First national round table

14 September 2001

Protected areas and economic development

Phan Thu Huong, Director, Department of Science and Environmental Education, Ministry of Planning and Investment

  1. Integrating environmental concerns into investment planning
  2. Protected areas in socio-economic development plans
  3. The use of local funds for the implementation of environmental work
  4. The use of economic tools to support protected areas

1. Integrating environmental concerns into investment planning

The project "Vietnam Capacity 21", funded by the UNDP, originated from the framework of the programme "Agenda 21", which was approved in Rio de Janeiro in 1992 at the United Nations Conference for Environment and Development.

"Vietnam Capacity 21" focused on planning and investment. It helped Vietnam to effectively initiate the consideration and integration of environmental protection into investment planning and decision-making. The project was supported by IPF of UNDP and the Swiss Agency for Development and Co-operation (SDC). The project started in 1995 with the aim of promoting national capacity to establish linkages between environmental concerns and investment decision-making and consequently the consideration of environmental issues in investment planning.

In Vietnam, many sectors have recently raised environmental issues. There are different environment protection action programmes, including the environmental action plans for the whole country and programmes for specific sectors. There are also a number of strategies for environmental protection and protection of conservation areas. However, on a day to day basis there is weak integration of these programmes and strategies into real national and local socio-economic development plans. The implementation of the project " Vietnam Capacity 21" greatly raises environmental awareness among planners and investors and creates comfortable conditions for discussion between planners, investors with environmentalists.

A great effort has been made to integrate the implementation activities of this programme with administration reform policy of the government of Vietnam and the Vietnam Communist Party. The initiatives for reform in investment policy and planning have been initiated with sharing power and duties in the approval of the investment plans. Environmental aspects shall be carefully considered before the approval of concrete strategies, plans and investment projects, which attracted only little concern in previous years.

Excerpted data
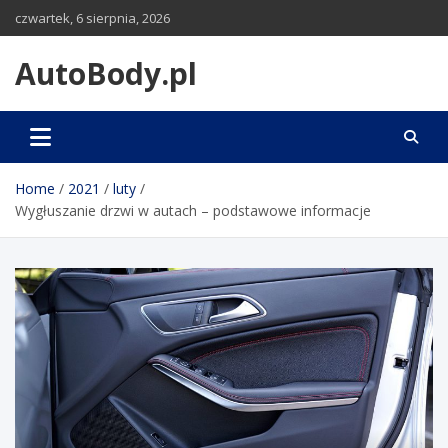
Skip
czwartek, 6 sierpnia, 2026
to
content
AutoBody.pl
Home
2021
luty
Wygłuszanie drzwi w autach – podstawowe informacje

--

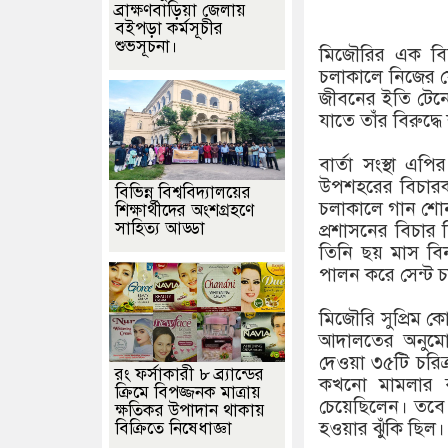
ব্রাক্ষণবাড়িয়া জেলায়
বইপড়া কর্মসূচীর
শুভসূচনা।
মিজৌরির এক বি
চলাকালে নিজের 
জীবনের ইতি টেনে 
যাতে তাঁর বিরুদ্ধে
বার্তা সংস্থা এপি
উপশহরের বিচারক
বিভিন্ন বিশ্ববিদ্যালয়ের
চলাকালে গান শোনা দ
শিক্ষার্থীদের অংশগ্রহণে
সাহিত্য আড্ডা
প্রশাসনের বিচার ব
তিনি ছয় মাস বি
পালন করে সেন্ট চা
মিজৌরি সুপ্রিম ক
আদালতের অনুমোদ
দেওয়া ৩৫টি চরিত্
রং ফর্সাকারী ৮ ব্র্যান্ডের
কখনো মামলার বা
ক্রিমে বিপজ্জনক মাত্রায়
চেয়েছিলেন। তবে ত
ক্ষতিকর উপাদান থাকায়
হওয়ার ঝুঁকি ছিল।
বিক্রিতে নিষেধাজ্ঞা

==

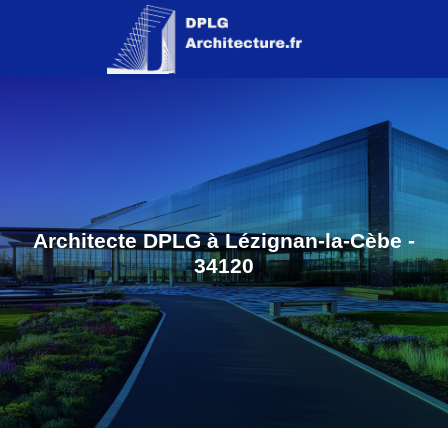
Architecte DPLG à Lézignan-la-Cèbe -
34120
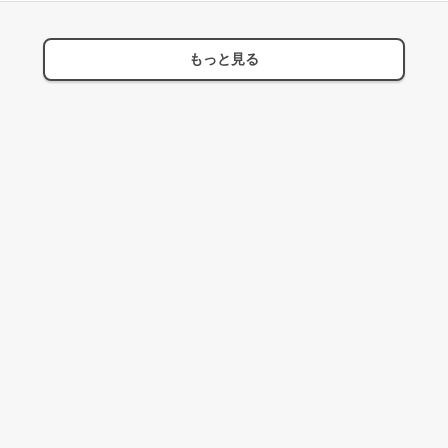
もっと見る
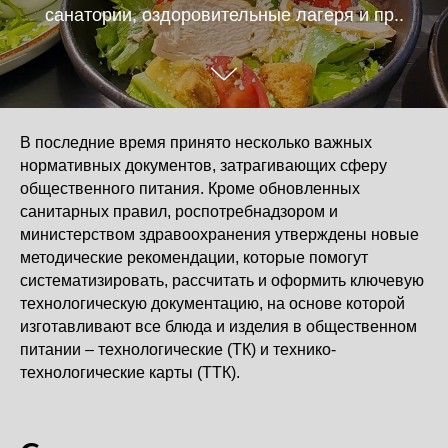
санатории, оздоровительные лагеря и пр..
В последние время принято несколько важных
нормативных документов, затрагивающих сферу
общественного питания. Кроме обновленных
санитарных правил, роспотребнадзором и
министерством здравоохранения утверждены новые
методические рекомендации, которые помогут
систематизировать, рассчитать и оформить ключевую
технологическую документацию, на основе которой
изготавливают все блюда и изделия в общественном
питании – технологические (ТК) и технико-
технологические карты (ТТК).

Tasks to complete
**a.** Swap "weak" for "limited" in the protected areas text from "In Vietnam, many" to "investors with environmentalists.", then write out that passage.
**b.** Continue the protected areas text past its final sentence.
The listing has no connection to the protected areas text.

Your written answers
**a.**
In Vietnam, many sectors have recently raised environmental issues. There are different environment protection action programmes, including the environmental action plans for the whole country and programmes for specific sectors. There are also a number of strategies for environmental protection and protection of conservation areas. However, on a day to day basis there is limited integration of these programmes and strategies into real national and local socio-economic development plans. The implementation of the project " Vietnam Capacity 21" greatly raises environmental awareness among planners and investors and creates comfortable conditions for discussion between planners, investors with environmentalists.

**b.**
For the first time, the draft of the joint-circular (inter-ministerial) between the Ministry of Planning and Investment and the Ministry of Science, Technology and Environment is ready for approval. The approval of this document will prove the linkage between the planning and investment sector with the environmental sector not only at macro levels but also at micro levels, including sectoral and provincial levels. It can be sure that environmental aspects will be considered in practice before the approval of plans and strategies and thus will reduce conflicts between development and the environmental protection thereby ensuring national sustainable development. Furthermore, socio-economic development planners will pay appropriate attention to investment projects focusing on environment protection or putting environmental protection issues from the environmental protection action plans, strategies into short, medium and long term socio-economic development plans of sectors or localities. Through the sustainable development network, the following documents will be disseminated, applied and amended properly before official approval for use in the planning and investment sector:

  • Guidelines for integrated investment - environmental development planning;
  • Guidelines for integrated regional environmental development planning;
  • Guidelines for incorporating environmental considerations into urban planning;
  • Guidelines for reform in the environmental development planning system;
  • Guidelines for community participation in sustainable development;
  • Guidelines for environmental studies in development planning;
  • Guidelines for implementation of the urban environmental plan;
  • Guidelines for preparation of the urban environmental plan;
  • Guidelines for preparation of the plan for the improvement of the urban environment.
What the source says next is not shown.